Hi, I'm Shri.
A healthcare professional
who left the clinic to fix it.
I practiced medicine for a year in India. I saw patients, wrote prescriptions, redesigned a clinic's EHR. And somewhere in that year I noticed something that wouldn't leave me alone.
The most important decisions about my patients weren't made by me. They were made by the systems around me: who gets screened, what gets covered, how data flows between a hospital and an insurer. The doctor is one node in a much larger network. I wanted to understand that network.
So I left clinical practice, moved to St. Louis, and started a dual MPH/MBA at Washington University.
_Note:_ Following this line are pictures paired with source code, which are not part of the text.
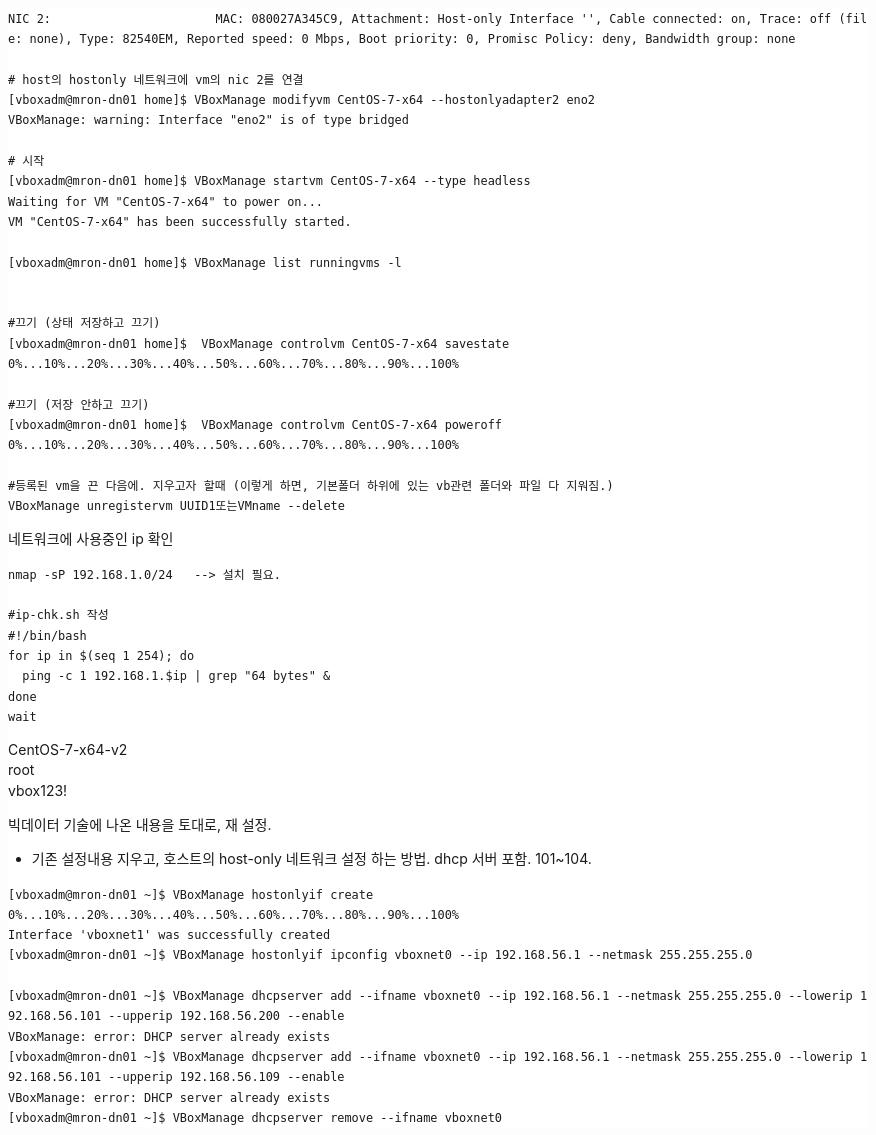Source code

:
 ```shell
NIC 2:                       MAC: 080027A345C9, Attachment: Host-only Interface '', Cable connected: on, Trace: off (file: none), Type: 82540EM, Reported speed: 0 Mbps, Boot priority: 0, Promisc Policy: deny, Bandwidth group: none

# host의 hostonly 네트워크에 vm의 nic 2를 연결
[vboxadm@mron-dn01 home]$ VBoxManage modifyvm CentOS-7-x64 --hostonlyadapter2 eno2
VBoxManage: warning: Interface "eno2" is of type bridged

# 시작
[vboxadm@mron-dn01 home]$ VBoxManage startvm CentOS-7-x64 --type headless
Waiting for VM "CentOS-7-x64" to power on...
VM "CentOS-7-x64" has been successfully started.

[vboxadm@mron-dn01 home]$ VBoxManage list runningvms -l


#끄기 (상태 저장하고 끄기)
[vboxadm@mron-dn01 home]$  VBoxManage controlvm CentOS-7-x64 savestate
0%...10%...20%...30%...40%...50%...60%...70%...80%...90%...100%

#끄기 (저장 안하고 끄기)
[vboxadm@mron-dn01 home]$  VBoxManage controlvm CentOS-7-x64 poweroff
0%...10%...20%...30%...40%...50%...60%...70%...80%...90%...100%

#등록된 vm을 끈 다음에. 지우고자 할때 (이렇게 하면, 기본폴더 하위에 있는 vb관련 폴더와 파일 다 지워짐.)
VBoxManage unregistervm UUID1또는VMname --delete

```

네트워크에 사용중인 ip 확인
```shell
nmap -sP 192.168.1.0/24   --> 설치 필요.

#ip-chk.sh 작성
#!/bin/bash
for ip in $(seq 1 254); do
  ping -c 1 192.168.1.$ip | grep "64 bytes" & 
done
wait
```

CentOS-7-x64-v2  
root  
vbox123!  


빅데이터 기술에 나온 내용을 토대로, 재 설정. 

- 기존 설정내용 지우고, 호스트의 host-only 네트워크 설정 하는 방법. dhcp 서버 포함. 101~104.

```shell  
[vboxadm@mron-dn01 ~]$ VBoxManage hostonlyif create
0%...10%...20%...30%...40%...50%...60%...70%...80%...90%...100%
Interface 'vboxnet1' was successfully created
[vboxadm@mron-dn01 ~]$ VBoxManage hostonlyif ipconfig vboxnet0 --ip 192.168.56.1 --netmask 255.255.255.0

[vboxadm@mron-dn01 ~]$ VBoxManage dhcpserver add --ifname vboxnet0 --ip 192.168.56.1 --netmask 255.255.255.0 --lowerip 192.168.56.101 --upperip 192.168.56.200 --enable
VBoxManage: error: DHCP server already exists 
[vboxadm@mron-dn01 ~]$ VBoxManage dhcpserver add --ifname vboxnet0 --ip 192.168.56.1 --netmask 255.255.255.0 --lowerip 192.168.56.101 --upperip 192.168.56.109 --enable
VBoxManage: error: DHCP server already exists
[vboxadm@mron-dn01 ~]$ VBoxManage dhcpserver remove --ifname vboxnet0

```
Since then I've done cancer survival research at Siteman, built a health‑tech product from zero with AI as a co‑architect, written a rural-hospital turnaround case for an Olin healthcare management course, and had a first-author study accepted at ASCO 2026.
The work takes a lot of shapes now: Cox models on 20 years of NHANES, a chronic‑care app built spec‑first with AI in the loop, hospital financial turnarounds, and a locally‑run AI pipeline producing long‑form health video on a single GPU. The method stays the same: spec first, locked decisions, primary sources cited, AI as a co‑builder, never a crutch.
Every project comes back to the same question: how do we make the system work better for the people inside it?